Les portes s’ouvrirent, et Julia, couverte de l’habit des bénédictines, en sortit en chantant d’une voix forte : Sanctus, sanctus, sanctus, Dominus Deus Sabaoth ! Derrière elle venaient des Maures courbés les mains jointes en croix sur leur poitrine. Étonnés, les Espagnols se retirèrent ; et à travers leurs rangs Julia se rendit avec les Maures à la cathédrale. En y entrant elle entonna spontanément le Benedictus qui venit in nomine Domini. On eût dit une sainte descendue du ciel pour annoncer aux élus du Seigneur les merveilles de sa puissance.

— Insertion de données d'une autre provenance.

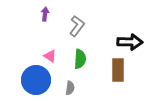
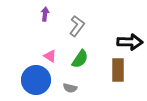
green semicircle: rotated 30 degrees clockwise
gray semicircle: rotated 96 degrees clockwise
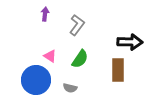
gray L-shape: moved 1 px up
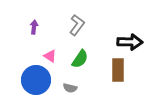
purple arrow: moved 11 px left, 13 px down
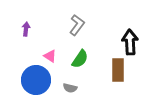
purple arrow: moved 8 px left, 2 px down
black arrow: rotated 95 degrees counterclockwise
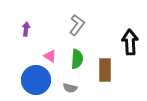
green semicircle: moved 3 px left; rotated 30 degrees counterclockwise
brown rectangle: moved 13 px left
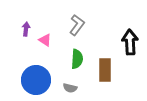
pink triangle: moved 5 px left, 16 px up
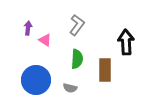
purple arrow: moved 2 px right, 1 px up
black arrow: moved 4 px left
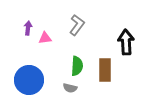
pink triangle: moved 2 px up; rotated 40 degrees counterclockwise
green semicircle: moved 7 px down
blue circle: moved 7 px left
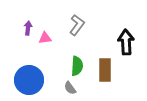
gray semicircle: rotated 40 degrees clockwise
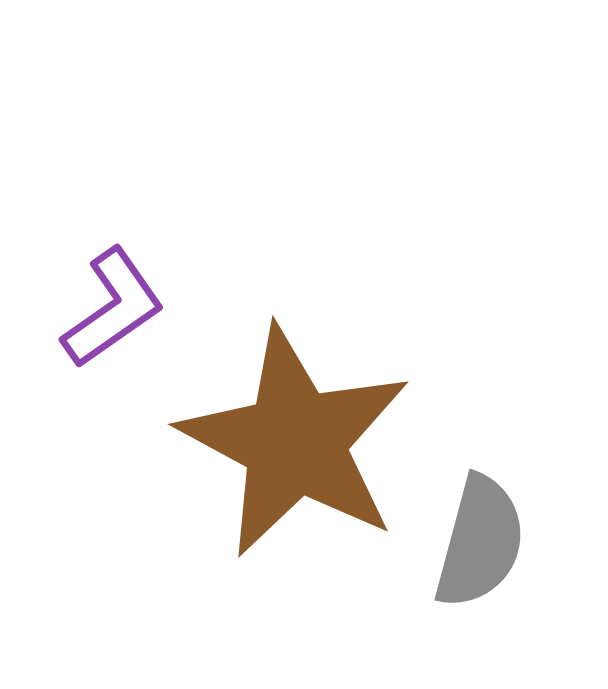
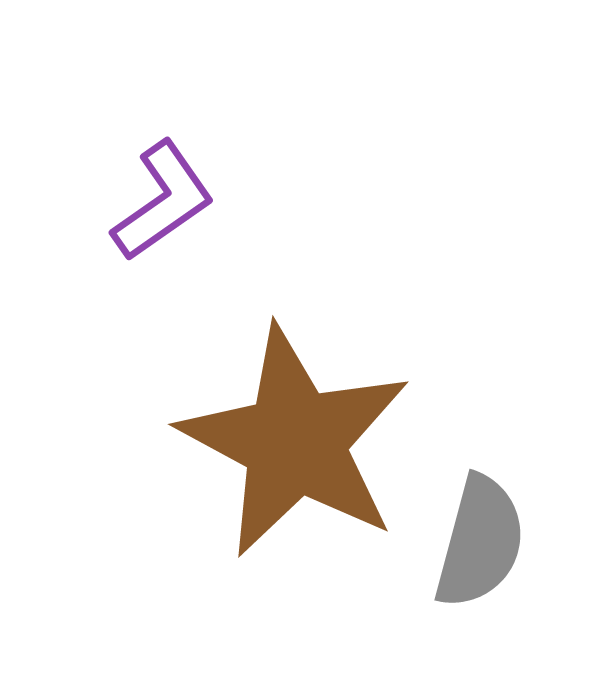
purple L-shape: moved 50 px right, 107 px up
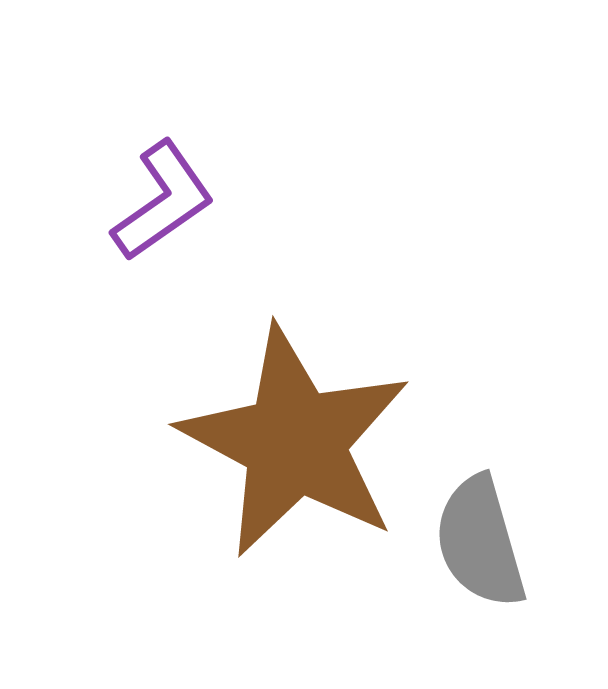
gray semicircle: rotated 149 degrees clockwise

Le peuple entier se mit à genoux. D’un pas ferme, ayant les regards d’un bienheureux transfiguré, Julia s’approcha du maître-autel, se plaça entre Ferdinand et Isabelle, chantant l’office et exerçant les pratiques du culte avec une dévotion fervente. Aux derniers accents du Dona nobis pacem, Julia tomba sans vie dans les bras de la reine ; tous les Maures qui l’avaient suivie, convertis à la foi, reçurent le même jour le saint baptême.

L’enthousiaste venait de terminer ainsi sa narration, quand le docteur entra avec grand fracas, frappa violemment le plancher de sa canne, et s’écria tout en colère :

— Les voilà encore assis à se raconter des histoires folles et fantastiques, sans égard à leur voisinage, et rendant encore plus malades les gens qui le sont.

— Mais qu’est-il donc arrivé, mon très-cher ? demanda le maître de chapelle tout effrayé.

— Je le sais très bien, dit froidement l’enthousiaste.

— Il n’y a rien de plus ni de moins, sinon que Bettina, nous ayant entendus parler chaleureusement, est entrée dans ce cabinet et a tout entendu. Voilà, vociféra le docteur, voilà les suites de vos maudites histoires mensongères, enthousiaste insensé ! Vous empoisonnez les âmes sensibles, vous les perdez avec vos récits extravagants ; mais je saurai vous en faire démordre.

— Excellent docteur ! dit l’enthousiaste en interrompant le cours de cette colère, ne vous emportez pas, et, songez-y, la maladie psychique de Bettina a besoin de remèdes psychiques, et peut-être mon histoire…

— Silence ! silence ! dit tranquillement le docteur ; je sais déjà ce que vous voulez dire.

— Ce n’est pas bon pour faire un opéra ; mais il y a néanmoins là-dedans des motifs d’airs fort originaux, murmura le maître de chapelle en prenant son chapeau et en suivant ses amis.

Trois mois plus tard, le voyageur enthousiaste baisait avec effusion et transport les mains de Bettina. Elle était rétablie, et, d’une voix éclatante, elle avait chanté le Stabat mater de Pergolèse, non toutefois dans une église, mais dans un assez vaste appartement.

— Vous n’êtes pas précisément sorcier, lui dit-elle, mais vous avez un caractère bizarre, et vous aimez parfois à contrarier.

— C’est comme tous les enthousiastes, ajouta le maître de chapelle.



NOTES DU TRADUCTEUR

1. C’est un nom sous lequel Hoffmann se désigne lui-même.

2. Espèce de clavecin.

3. Allusion un poème de Goethe, dans lequel l’apprenti sorcier a su évoquer les esprits; mais il ignore la formule pour les forcer à s’en aller.